For example, in the following election of 3 candidates:

60% vote A1>A2

40% vote B1>…>B10 (where there are 10 candidates from party B.)

The Hare Quota is 33.333%. The first set of candidates considered is {A1,B1}, since it is the smallest possible set containing everybody’s first choice. Both meet quota, but A1 has more support then B1, so A1 is elected, and 33.333 percentage points worth of A votes are used up. Going into the second round, the count is:

26.667% vote A2

40% vote B1>…>B10

The first set considered is {A2, B1}. Only B1 makes quota, so B1 is elected, and 33.333 percentage points worth of B votes are used up. So for the third round, the count is:

26.667% vote A2

6.667% vote B2>…>B10

The sets considered would be {A2, B2}, {A2}, and {B2} (there are other sets, but they are are of the form {A2, some B candidates}, in which no one makes quota, or {some B candidates}, which is dominated by {B2}.)
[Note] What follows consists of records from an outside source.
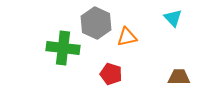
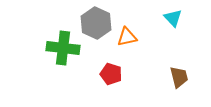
brown trapezoid: rotated 75 degrees clockwise
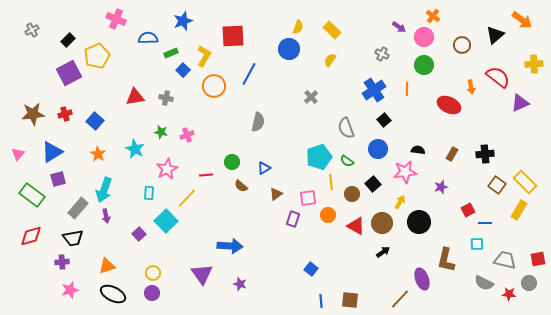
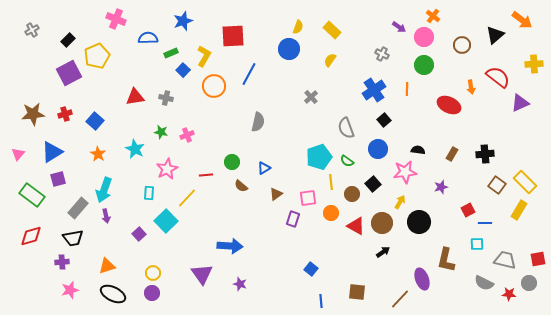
orange circle at (328, 215): moved 3 px right, 2 px up
brown square at (350, 300): moved 7 px right, 8 px up
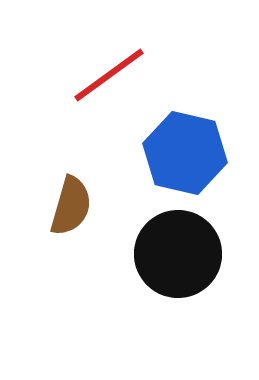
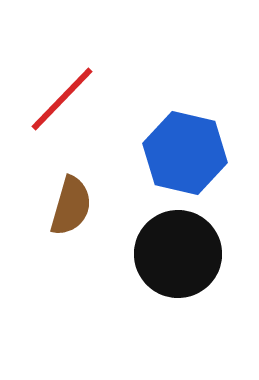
red line: moved 47 px left, 24 px down; rotated 10 degrees counterclockwise
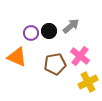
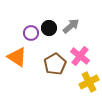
black circle: moved 3 px up
orange triangle: rotated 10 degrees clockwise
brown pentagon: rotated 20 degrees counterclockwise
yellow cross: moved 1 px right
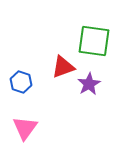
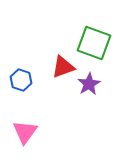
green square: moved 2 px down; rotated 12 degrees clockwise
blue hexagon: moved 2 px up
pink triangle: moved 4 px down
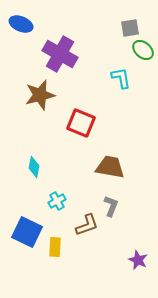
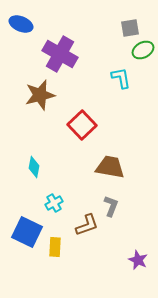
green ellipse: rotated 70 degrees counterclockwise
red square: moved 1 px right, 2 px down; rotated 24 degrees clockwise
cyan cross: moved 3 px left, 2 px down
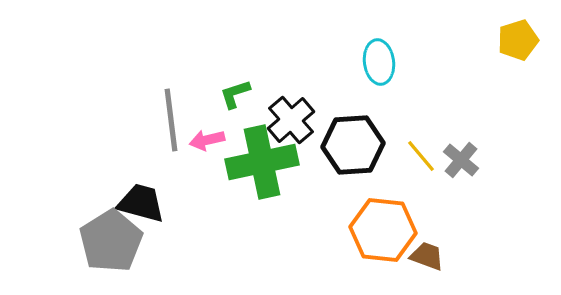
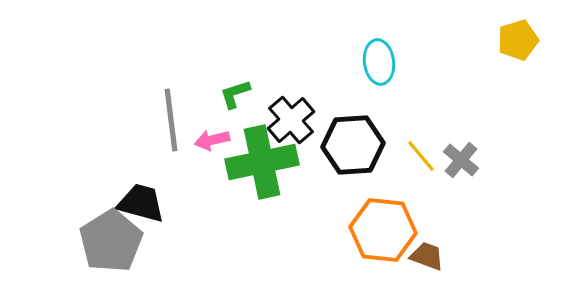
pink arrow: moved 5 px right
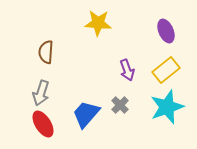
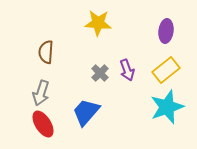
purple ellipse: rotated 30 degrees clockwise
gray cross: moved 20 px left, 32 px up
blue trapezoid: moved 2 px up
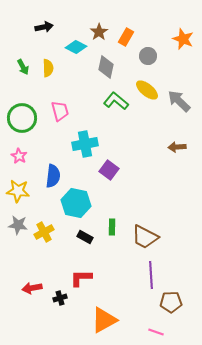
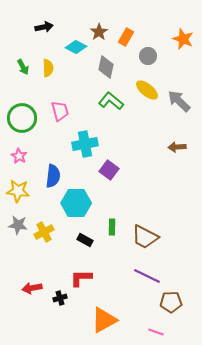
green L-shape: moved 5 px left
cyan hexagon: rotated 12 degrees counterclockwise
black rectangle: moved 3 px down
purple line: moved 4 px left, 1 px down; rotated 60 degrees counterclockwise
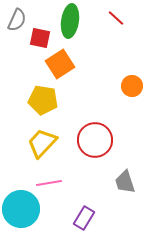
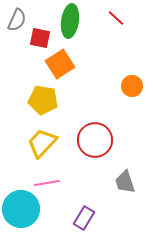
pink line: moved 2 px left
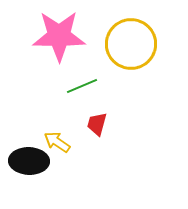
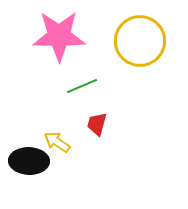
yellow circle: moved 9 px right, 3 px up
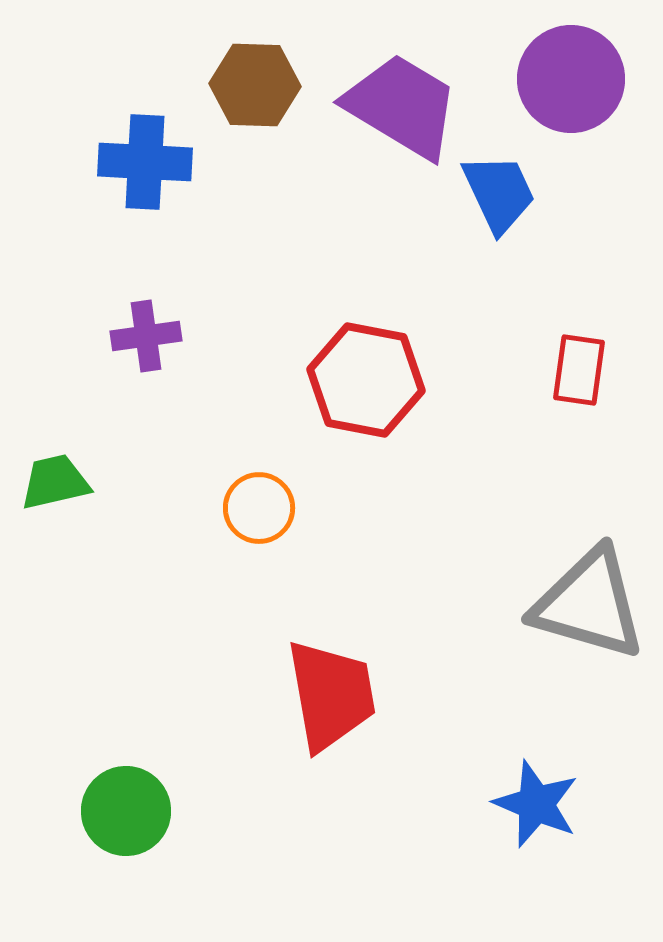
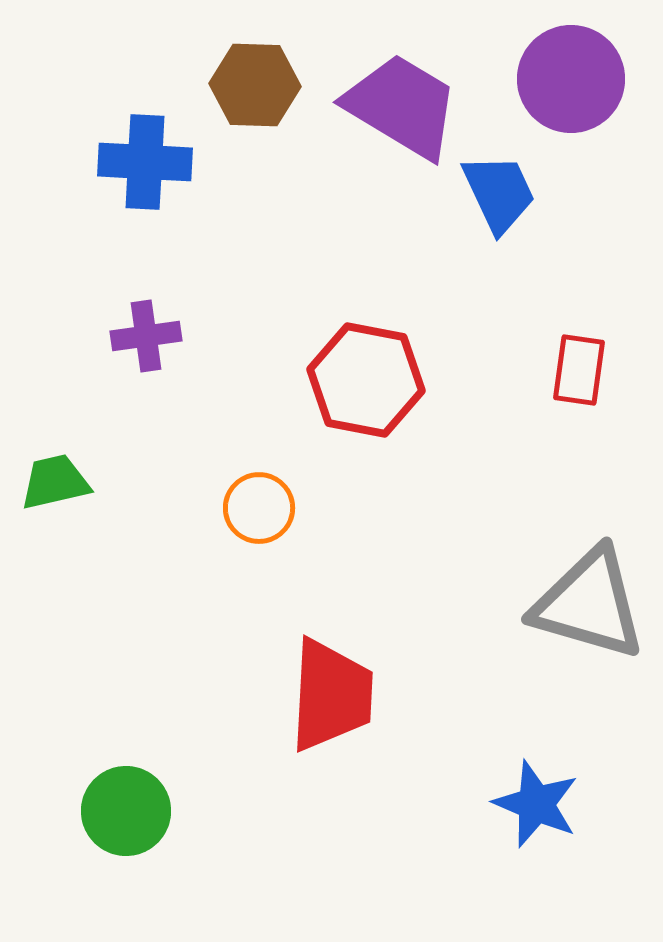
red trapezoid: rotated 13 degrees clockwise
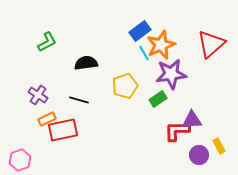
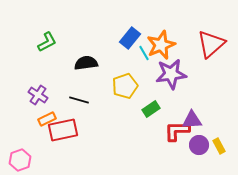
blue rectangle: moved 10 px left, 7 px down; rotated 15 degrees counterclockwise
green rectangle: moved 7 px left, 10 px down
purple circle: moved 10 px up
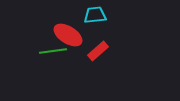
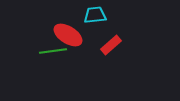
red rectangle: moved 13 px right, 6 px up
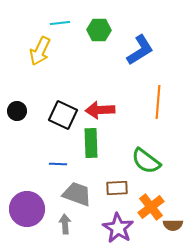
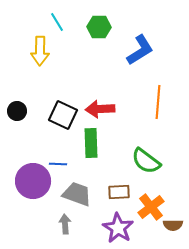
cyan line: moved 3 px left, 1 px up; rotated 66 degrees clockwise
green hexagon: moved 3 px up
yellow arrow: rotated 24 degrees counterclockwise
red arrow: moved 1 px up
brown rectangle: moved 2 px right, 4 px down
purple circle: moved 6 px right, 28 px up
{A2, B2} is considered first, but since no one achieves quota, the next set is chosen.

With the set {B2}, it takes 1 choice demotion for the A ballots to run out of candidates, so there are a total of 0.26667 * Votes choice demotions

With the set {A2}, it takes 9 choice demotions for the B ballots to run out of candidates, so there are a total of 0.06667 * 9 * Votes= 0.6 * Votes choice demotions.

So {B2} is considered first and wins.

If you treat ballots that run out of candidates as requiring number_of_candidates-1 choice demotions (in this case, 9 for the third round), the problem goes away.